Female Circumcision:Nicking or Cutting: Is Either Ethical?

There is some current controversy about an April 26, 2010 statement of policy by the American Academy of Pediatrics (AAP) and published in Pediatrics which suggests to pediatricians that though ritual female circumcision should be continued to be illegal in the United States, the federal government ought to allow physicians to perform simple "nicking" of the female child's genitalia as a nominal  acceptance of the family's request for full ritual circumcision and along with education of the family regarding the immediate and long term harms of full circumcision. These actions may reduce the probability that the family will take the child overseas for full circumcision.  Read the pdf file from Pediatrics to learn all about female circumcision and the suggestions and recommendations made by the AAP. For a description of the controversy read the article in the New York Times May 6 2010 edition.

Irrespective of the United States current law against any form of a non-medical procedure on a female child's genitalia, is it ethical to disregard the request of the parents for a long established and performed ritual procedure on their daughter, particularly if the ritual circumcision is also performed on the male child? Would simple nicking of the skin be a reasonable substitute for full circumcision if permitted by the parents and  be an ethical alternative for the physician to perform?

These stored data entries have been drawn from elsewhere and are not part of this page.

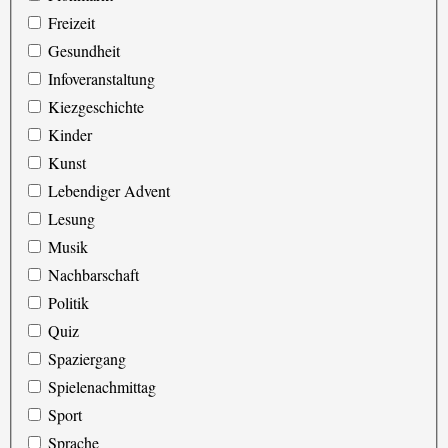
Freizeit
Gesundheit
Infoveranstaltung
Kiezgeschichte
Kinder
Kunst
Lebendiger Advent
Lesung
Musik
Nachbarschaft
Politik
Quiz
Spaziergang
Spielenachmittag
Sport
Sprache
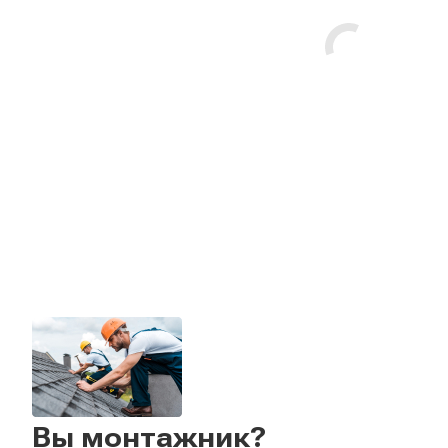
Вы монтажник?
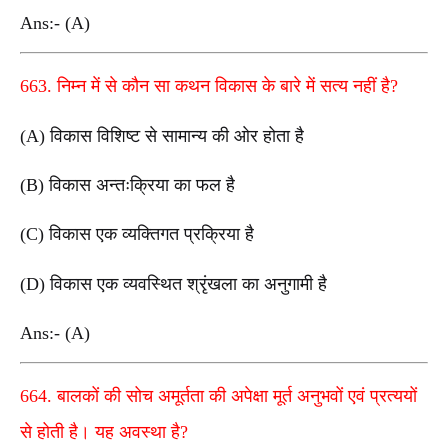
Ans:- (A)
663. निम्न में से कौन सा कथन विकास के बारे में सत्य नहीं है?
(A) विकास विशिष्ट से सामान्य की ओर होता है
(B) विकास अन्तःक्रिया का फल है
(C) विकास एक व्यक्तिगत प्रक्रिया है
(D) विकास एक व्यवस्थित श्रृंखला का अनुगामी है
Ans:- (A)
664. बालकों की सोच अमूर्तता की अपेक्षा मूर्त अनुभवों एवं प्रत्ययों
से होती है। यह अवस्था है?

What are the limits to acceptance of norms from other cultures when requested to be performed in the multi-cultural United States?  ..Maurice.

Monday, May 03, 2010

Is Ethical Consensus Always Ethical?

Ethical consensus often sets guidelines to society as to what approach or act is a "good" and yet should that be the way ethical decisions should be made? Yesterday, on vacation in Morro Bay on the central coast of California, I found the group of seagulls which I photographed and it struck me at the time that they were making a graphic point regarding an issue that I brought up with the discussion of ethical consensus as written in the thread “Good People Doing Bad Things for Good Reasons". The black and white birds were headed and looking one way. The single colored bird was headed and looking the other way. Could one say that the black and white birds were part of a consensus and the colored bird was not? And if so, were the black and white birds looking the "right" way and the colored bird was not?  It is just this dilemma regarding the product of a consensus particularly when the way a person or society itself is guided to either the "right" or "wrong" way based on that consensus.  Or should we consider instead the direction set by the colored bird? ..Maurice.